Most people have a hard time imagining me as anything other than an opinionated, strong-minded, strong-willed, feisty ass Womanista. It’s funny to me because me, 10 years ago, would’ve never imagined that I would be such the firecracker I am today. Growing up I was shy, quiet, and wildly insecure. So… how did I get here?
I wish I could give you a precise instructional on how I obtained the immense self-love I have today but alas, I don’t. What I can tell you is that this journey to self-love has never ended. I’m going down this path day by day. It’s a process.
When I was a child, I was bullied for my weight mercilessly. Everyday, walking into school, I felt like I was walking into a battle field where my classmates were armed with hurtful words and sometimes, their hands. Getting on the bus was no better. I was bullied by the “cool girls” on there too.

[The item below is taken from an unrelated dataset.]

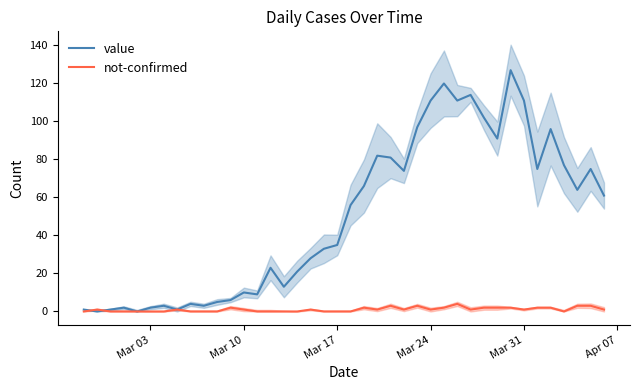

What are all the series names shown in the legend?

value, not-confirmed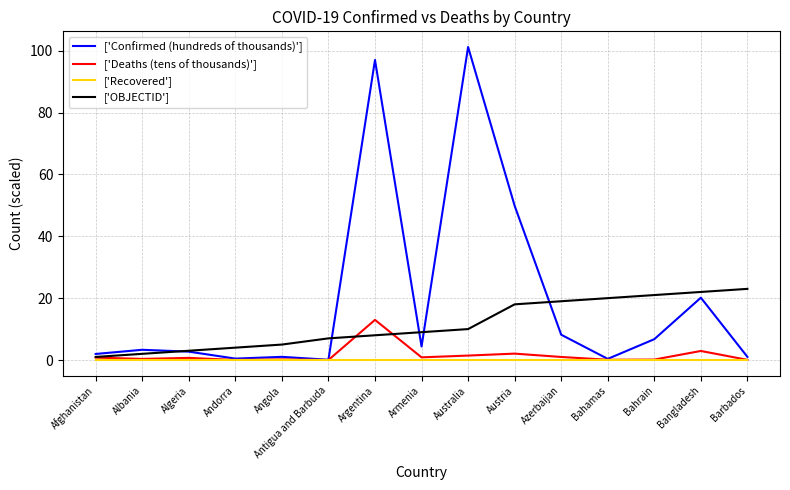

List the series in order of their peak value, lowest first.

['Recovered'], ['Deaths (tens of thousands)'], ['OBJECTID'], ['Confirmed (hundreds of thousands)']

As a result, my self-esteem tanked. If you thumb through my old journal from middle school to early high school, the depression I suffered from would be very evident. I hated myself. I hated my life. I was jealous of my friends who got attention from guys. I wanted to be wanted and desired. I wanted to feel beautiful. I wanted to take drastic measures to lose weight. I wanted to hide my face. I just wanted to roll up in a ball and stay in a corner somewhere. It was getting so bad that I was contemplating what the world would be like without me. Would people care? Would people even notice?
The only places where I felt free was in front of my piano, on stage portraying a character, listening to music and singing in my room, or writing away in my rhyme book. Where there was art, there was my peace. That was where I felt beautiful. Art saved me.
Via art, my confidence began to grow. I began to become more sure of myself and I began to understand how worthy of respect I was. It carried into other areas into my life. I began to try and see my positives more than the negatives. I would smile at my reflection–even if it was a sheepish smile. I would compliment my friends because I noticed, making others feel better made me feel better.
Day by day, year by year, love for myself began to grow. It became even more intense when I found black feminism and womanism. These ideologies made me realize my worth as a woman and how I did not have to apologize for who I am. So many aspects of feminism and womanism that made me more confident as a woman: I stopped saying “sorry” when I was uncomfortable. I started saying “no” more often. I stopped prioritizing how men felt about me over how I felt about myself. I stopped seeing other women as my competition and as comrades.
As my self-love began to grow, so did my want (and need) to take care of myself. I began to eat healthier and work out–not because I wanted my body to fit societal standards but because I wanted to feel good internally.
As a black woman, I’m expected to be indestructible and invulnerable. I have to be “strong” all the time. It’s unfair and I refuse to subscribe to that idea. I am human and I work through my struggles–that in itself makes me resilient.
It’s important that black women take care of ourselves. Black women loving and caring for ourselves is a revolutionary act in a world that tries to convince us that we are not worthy of that.
On this Valentine’s Day, it’s important that I remind myself and other black women, that while we spend time with our friends, family, and significant others on this day, we should also spend time and value time with ourselves.
Take yourself out. Get your nails done and your hair did sis. Tell yourself you’re beautiful and be gentle with yourself.
How I feel about myself is the only opinion that matters at the end of the day.
“Caring for myself is not self-indulgence. It is self-preservation and that is an act of political warfare.”